EDIT: following your suggestion (thanks!) regarding VBO
I added:
float* XYRegularSurface::xyz() {
float* data = new float[3*nx*ny];
long i = 0;
for(int ix = 0; ix < nx; ix++) {
for(int iy = 0; iy < ny; iy++) {
data[i++] = x(ix,iy);
data[i++] = y(ix,iy);
data[i] = z[i]; i++;
}
}
return data;
}
I think I understand how I can create a VBO, initialize it to xyz() and send it to the GPU in one go, but how do I use the VBO when drawing. I understand that this can either be done in the vertex shader or by glDrawElements? I assume the latter is easier? If so: I do not see any QUAD mode in the documentation for glDrawElements!?
Edit2:
So I can loop trough all nx*ny quads and draw each by:
GL_UNSIGNED_INT indices[4];
// ... set indices
glDrawElements(GL_QUADS, 1, GL_UNSIGNED_INT, indices);
?
1/. Use display lists, to cache GL commands - avoiding recalculation of the vertices and the expensive per-vertex call overhead. If the data is updated, you need to look at client-side vertex arrays (not to be confused with VAOs). Now ignore this option...
2/. Use vertex buffer objects. Available as of GL 1.5.
Since you need VBOs for core profile anyway (i.e., modern GL), you can at least get to grips with this first.

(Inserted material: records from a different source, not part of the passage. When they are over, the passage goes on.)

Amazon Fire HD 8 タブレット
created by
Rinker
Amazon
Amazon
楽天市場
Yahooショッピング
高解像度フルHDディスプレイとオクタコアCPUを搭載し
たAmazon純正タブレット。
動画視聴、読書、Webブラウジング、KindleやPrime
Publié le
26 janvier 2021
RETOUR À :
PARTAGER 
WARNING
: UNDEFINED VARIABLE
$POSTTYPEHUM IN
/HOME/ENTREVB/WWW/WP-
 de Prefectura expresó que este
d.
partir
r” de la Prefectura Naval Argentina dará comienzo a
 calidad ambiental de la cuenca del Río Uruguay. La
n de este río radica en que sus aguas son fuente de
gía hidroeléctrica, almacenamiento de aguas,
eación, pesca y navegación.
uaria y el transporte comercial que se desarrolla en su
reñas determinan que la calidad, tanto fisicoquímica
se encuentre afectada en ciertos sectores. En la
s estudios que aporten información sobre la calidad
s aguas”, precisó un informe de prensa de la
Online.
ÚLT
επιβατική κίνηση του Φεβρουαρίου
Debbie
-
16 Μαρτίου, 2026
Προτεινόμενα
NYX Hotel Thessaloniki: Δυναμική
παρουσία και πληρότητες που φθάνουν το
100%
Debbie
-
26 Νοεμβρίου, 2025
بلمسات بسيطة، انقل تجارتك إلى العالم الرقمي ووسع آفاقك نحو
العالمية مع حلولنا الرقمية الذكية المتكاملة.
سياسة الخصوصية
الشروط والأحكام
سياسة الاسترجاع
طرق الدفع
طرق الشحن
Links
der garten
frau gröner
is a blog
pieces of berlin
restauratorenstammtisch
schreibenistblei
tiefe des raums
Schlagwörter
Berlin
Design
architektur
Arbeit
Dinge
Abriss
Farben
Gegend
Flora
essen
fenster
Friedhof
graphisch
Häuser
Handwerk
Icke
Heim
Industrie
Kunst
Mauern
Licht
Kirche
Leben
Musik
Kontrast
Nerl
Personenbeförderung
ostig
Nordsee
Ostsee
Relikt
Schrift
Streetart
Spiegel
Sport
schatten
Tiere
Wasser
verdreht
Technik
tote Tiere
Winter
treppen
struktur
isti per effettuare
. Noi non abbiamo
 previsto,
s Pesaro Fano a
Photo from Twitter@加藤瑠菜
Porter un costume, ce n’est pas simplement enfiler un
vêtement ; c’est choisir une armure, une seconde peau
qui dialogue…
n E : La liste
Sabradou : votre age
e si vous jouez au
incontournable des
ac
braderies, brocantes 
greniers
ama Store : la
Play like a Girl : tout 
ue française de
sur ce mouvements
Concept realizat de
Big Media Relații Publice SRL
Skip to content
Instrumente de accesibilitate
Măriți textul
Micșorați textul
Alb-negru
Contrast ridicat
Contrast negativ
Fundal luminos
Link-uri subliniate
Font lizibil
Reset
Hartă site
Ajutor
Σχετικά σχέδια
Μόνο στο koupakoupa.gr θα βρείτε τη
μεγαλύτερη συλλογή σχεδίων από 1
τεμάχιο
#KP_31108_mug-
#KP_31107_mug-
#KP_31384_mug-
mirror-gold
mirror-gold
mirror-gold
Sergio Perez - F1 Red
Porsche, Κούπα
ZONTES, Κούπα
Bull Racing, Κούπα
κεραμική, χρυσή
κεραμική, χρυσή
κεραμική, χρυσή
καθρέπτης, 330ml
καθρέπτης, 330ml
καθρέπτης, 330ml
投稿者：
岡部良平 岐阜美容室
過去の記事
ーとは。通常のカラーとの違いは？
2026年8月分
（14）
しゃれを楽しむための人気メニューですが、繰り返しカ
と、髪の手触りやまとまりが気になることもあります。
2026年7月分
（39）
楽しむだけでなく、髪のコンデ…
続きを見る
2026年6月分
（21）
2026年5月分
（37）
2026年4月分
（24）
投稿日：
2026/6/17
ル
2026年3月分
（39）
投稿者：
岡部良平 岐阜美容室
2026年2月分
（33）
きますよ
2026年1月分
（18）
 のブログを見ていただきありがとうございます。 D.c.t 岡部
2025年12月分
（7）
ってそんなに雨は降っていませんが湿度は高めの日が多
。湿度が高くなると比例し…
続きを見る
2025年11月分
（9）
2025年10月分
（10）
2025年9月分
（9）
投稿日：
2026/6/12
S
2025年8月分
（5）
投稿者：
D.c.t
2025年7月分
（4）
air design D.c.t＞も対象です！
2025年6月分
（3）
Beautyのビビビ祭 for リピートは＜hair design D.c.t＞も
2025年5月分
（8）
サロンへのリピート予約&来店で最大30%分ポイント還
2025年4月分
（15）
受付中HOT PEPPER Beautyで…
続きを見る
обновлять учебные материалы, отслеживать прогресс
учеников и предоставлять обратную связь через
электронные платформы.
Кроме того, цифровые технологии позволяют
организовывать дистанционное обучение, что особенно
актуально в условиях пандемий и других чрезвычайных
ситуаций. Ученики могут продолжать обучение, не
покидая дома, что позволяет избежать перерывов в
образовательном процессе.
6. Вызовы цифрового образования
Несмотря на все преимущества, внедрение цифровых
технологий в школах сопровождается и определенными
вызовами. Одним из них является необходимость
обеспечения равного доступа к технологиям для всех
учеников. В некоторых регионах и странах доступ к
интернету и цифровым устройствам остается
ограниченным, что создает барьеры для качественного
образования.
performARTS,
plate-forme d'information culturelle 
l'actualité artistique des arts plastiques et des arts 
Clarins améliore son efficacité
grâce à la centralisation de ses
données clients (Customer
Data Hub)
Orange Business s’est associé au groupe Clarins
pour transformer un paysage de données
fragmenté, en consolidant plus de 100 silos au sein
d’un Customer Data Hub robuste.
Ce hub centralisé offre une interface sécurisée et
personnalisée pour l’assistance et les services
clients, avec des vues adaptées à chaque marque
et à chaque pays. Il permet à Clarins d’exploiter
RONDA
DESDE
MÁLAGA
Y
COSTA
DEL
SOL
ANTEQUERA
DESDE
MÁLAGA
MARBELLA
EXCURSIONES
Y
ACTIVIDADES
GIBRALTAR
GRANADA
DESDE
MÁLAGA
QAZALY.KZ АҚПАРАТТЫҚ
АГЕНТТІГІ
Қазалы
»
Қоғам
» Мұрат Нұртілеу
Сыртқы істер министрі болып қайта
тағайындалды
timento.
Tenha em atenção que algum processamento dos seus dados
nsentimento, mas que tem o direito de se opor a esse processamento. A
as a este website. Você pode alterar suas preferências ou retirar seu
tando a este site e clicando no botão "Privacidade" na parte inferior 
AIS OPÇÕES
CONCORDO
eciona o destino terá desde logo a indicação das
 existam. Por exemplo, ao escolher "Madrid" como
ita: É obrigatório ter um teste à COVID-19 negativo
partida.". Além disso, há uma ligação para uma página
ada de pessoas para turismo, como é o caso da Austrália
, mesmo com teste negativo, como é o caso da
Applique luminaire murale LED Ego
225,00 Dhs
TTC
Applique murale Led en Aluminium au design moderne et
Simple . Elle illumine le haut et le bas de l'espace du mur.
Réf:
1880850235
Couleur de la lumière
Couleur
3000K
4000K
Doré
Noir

Well, you've asked a rather open ended question. I'd suggest using modern (3.0+) OpenGL for everything. The point of just about any new OpenGL feature is to provide a faster way to do things. Like everyone else is suggesting, use array (vertex) buffer objects and vertex array objects. Use an element array (index) buffer object too. Most GPUs have a 'post-transform cache', which stores the last few transformed vertices, but this can only be used when you call the glDraw*Elements family of functions. I also suggest you store a flat mesh in your VBO, where y=0 for each vertex. Sample the y from a heightmap texture in your vertex shader. If you do this, whenever the surface changes you will only need to update the heightmap texture, which is easier than updating the VBO. Use one of the floating point or integer texture formats for a heightmap, so you aren't restricted to having your values be between 0 and 1.
If so: I do not see any QUAD mode in the documentation for glDrawElements!?
If you want quads make sure you're looking at the GL 2.1-era docs, not the new stuff.